Se produjo un chispazo casi inaudible, que fue agigantando su luz poco a poco en un principio y vertiginosa y brillantemente después, hasta provocar la ceguera momentánea en todos los que atendían al programa. Tras el estallido lumínico, llegaron las distintas ráfagas anuladoras del rechazo -que, en la jerga de la Junta Permanente y sus consortes, recibían el nombre de Zoom Retroabstractivo-, las cuales tenían como misión aniquilar todo rastro de sentimiento autonocivo. Momentos después se proyectaba una retahíla de imágenes acompañadas de oraciones simples, inconexas entre sí, con el propósito de mostrar al público que nadie debía subordinarse a nadie y nada era tan complejo como para inquietar a los nuevos entes porque, de hecho, lo inteligible había sido expulsado definitivamente de la faz de la Tierra.

El experimento duró varias semanas; al cabo de este tiempo, los habitantes de los grandes y medianos y tal vez pequeños núcleos urbanos salieron a la calle para reconocer el nuevo mundo que les había sido deparado. En los arcenes, la impresión no podía ser más patética: jirones de figuras y trazos de diversos colores vagaban sin saber qué hacer ni a dónde dirigirse; no se podía reconocer nada, nada se admiraba y nada significaba ni podía ni deseaba significar; herméticos versos se hacían opacos a cualquier comprensión ajena mientras mínimas pinceladas caían desvaídas por doquier, desapareciendo ambos ante la indiferencia máxima de los que aún conservaban algún interrogante que los vertebraba, manteniéndolos en pie a duras penas.

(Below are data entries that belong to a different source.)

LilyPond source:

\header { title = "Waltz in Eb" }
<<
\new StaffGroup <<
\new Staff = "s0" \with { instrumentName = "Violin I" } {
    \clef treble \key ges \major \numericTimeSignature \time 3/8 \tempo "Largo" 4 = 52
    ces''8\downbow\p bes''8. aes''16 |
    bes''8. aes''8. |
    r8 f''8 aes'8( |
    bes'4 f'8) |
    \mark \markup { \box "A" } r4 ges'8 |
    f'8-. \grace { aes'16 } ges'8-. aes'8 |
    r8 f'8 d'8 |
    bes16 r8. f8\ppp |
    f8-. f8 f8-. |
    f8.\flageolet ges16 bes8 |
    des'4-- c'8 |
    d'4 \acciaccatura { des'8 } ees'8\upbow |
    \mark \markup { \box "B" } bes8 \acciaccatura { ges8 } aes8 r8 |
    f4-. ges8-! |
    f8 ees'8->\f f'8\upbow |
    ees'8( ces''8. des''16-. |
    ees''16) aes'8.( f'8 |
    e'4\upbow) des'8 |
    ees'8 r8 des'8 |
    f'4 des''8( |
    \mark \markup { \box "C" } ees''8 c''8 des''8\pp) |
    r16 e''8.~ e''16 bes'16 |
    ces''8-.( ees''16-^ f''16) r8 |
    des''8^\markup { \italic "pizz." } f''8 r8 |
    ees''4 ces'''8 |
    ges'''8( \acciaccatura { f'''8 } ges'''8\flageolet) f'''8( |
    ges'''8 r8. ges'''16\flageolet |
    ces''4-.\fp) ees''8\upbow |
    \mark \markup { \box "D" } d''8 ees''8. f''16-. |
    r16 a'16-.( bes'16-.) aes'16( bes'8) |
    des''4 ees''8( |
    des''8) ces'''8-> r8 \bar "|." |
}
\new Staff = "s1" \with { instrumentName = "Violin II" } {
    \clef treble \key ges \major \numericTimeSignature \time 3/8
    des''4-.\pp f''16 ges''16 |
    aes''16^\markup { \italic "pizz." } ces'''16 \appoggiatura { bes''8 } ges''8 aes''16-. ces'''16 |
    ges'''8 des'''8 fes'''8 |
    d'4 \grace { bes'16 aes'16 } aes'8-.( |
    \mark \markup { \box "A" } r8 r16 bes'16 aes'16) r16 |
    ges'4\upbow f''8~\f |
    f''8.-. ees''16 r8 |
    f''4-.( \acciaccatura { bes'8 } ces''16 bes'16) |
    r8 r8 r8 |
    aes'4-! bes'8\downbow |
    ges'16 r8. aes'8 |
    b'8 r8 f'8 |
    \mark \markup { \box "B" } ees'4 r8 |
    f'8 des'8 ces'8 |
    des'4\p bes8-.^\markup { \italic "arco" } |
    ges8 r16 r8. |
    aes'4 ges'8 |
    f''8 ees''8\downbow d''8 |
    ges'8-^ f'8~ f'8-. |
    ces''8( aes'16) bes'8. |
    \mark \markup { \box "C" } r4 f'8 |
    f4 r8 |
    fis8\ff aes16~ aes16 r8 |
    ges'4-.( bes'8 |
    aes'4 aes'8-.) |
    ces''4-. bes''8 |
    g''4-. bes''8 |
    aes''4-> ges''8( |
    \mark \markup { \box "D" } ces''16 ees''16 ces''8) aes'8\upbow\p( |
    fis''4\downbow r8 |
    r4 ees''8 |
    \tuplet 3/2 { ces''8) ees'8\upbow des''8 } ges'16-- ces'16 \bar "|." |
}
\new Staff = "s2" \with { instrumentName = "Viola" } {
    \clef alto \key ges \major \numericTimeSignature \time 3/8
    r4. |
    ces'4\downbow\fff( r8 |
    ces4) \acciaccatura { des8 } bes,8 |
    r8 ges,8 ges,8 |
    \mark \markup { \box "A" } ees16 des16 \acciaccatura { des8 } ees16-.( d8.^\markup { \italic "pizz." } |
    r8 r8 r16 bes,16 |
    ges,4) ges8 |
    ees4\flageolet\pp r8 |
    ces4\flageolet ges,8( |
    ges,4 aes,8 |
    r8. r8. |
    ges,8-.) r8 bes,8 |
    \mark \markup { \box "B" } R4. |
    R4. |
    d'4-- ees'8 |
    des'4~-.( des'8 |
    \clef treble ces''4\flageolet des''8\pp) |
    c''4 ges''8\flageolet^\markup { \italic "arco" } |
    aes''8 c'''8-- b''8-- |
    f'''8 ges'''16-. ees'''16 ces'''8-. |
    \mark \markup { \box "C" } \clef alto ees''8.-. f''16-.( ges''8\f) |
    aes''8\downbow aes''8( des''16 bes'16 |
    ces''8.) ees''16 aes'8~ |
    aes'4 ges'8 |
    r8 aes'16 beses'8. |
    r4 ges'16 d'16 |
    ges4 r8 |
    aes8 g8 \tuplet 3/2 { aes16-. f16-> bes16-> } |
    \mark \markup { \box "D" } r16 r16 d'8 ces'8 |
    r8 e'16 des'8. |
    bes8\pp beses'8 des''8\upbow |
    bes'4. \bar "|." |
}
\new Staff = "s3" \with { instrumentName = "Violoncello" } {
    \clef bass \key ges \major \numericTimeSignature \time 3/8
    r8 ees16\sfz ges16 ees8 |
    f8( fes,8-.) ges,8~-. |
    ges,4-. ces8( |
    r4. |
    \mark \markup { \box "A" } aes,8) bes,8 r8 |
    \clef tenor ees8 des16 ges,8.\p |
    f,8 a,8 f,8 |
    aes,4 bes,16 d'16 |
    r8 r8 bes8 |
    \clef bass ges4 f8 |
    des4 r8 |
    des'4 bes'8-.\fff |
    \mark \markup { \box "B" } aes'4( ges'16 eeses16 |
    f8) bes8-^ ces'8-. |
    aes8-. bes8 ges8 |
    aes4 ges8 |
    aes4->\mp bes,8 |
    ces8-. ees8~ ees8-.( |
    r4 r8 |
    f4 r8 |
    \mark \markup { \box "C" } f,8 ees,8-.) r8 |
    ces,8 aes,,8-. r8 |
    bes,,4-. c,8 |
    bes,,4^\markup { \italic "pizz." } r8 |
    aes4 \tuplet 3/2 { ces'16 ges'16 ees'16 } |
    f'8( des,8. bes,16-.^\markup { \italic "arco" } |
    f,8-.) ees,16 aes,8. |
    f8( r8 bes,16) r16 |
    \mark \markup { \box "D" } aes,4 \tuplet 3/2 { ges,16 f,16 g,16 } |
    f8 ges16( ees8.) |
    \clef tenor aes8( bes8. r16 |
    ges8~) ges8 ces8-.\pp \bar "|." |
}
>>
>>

La multitud informe, desparramada por las calles como una mancha asquerosa, presentaba un rancio y homogéneo color de podredumbre. La Junta Permanente no tardó en quedar sepultada por sus propias excrecencias, y asimismo todos los comités y comisiones, y aparatos propagandísticos y técnicos al servicio de la deshumanización del hombre. Desde las innumerables esquinas de las ciudades, las exclamaciones profirieron agónicos aullidos y las metáforas se resquebrajaron dejando al descubierto cientos de sensaciones; los hierros entrelazados se fundieron para permitir a los árboles respirar y allí donde la bombilla parpadeaba irritantemente se volvió a ver al tartamudo vendedor de periódicos.

Los hombres volvieron a imaginarse hombres, pero eso será otra vez, supongo, en algún que otro núcleo urbano –porque todo el mundo sabe, o cree saber, que este tipo de cosas sólo acontece en los núcleos urbanos-.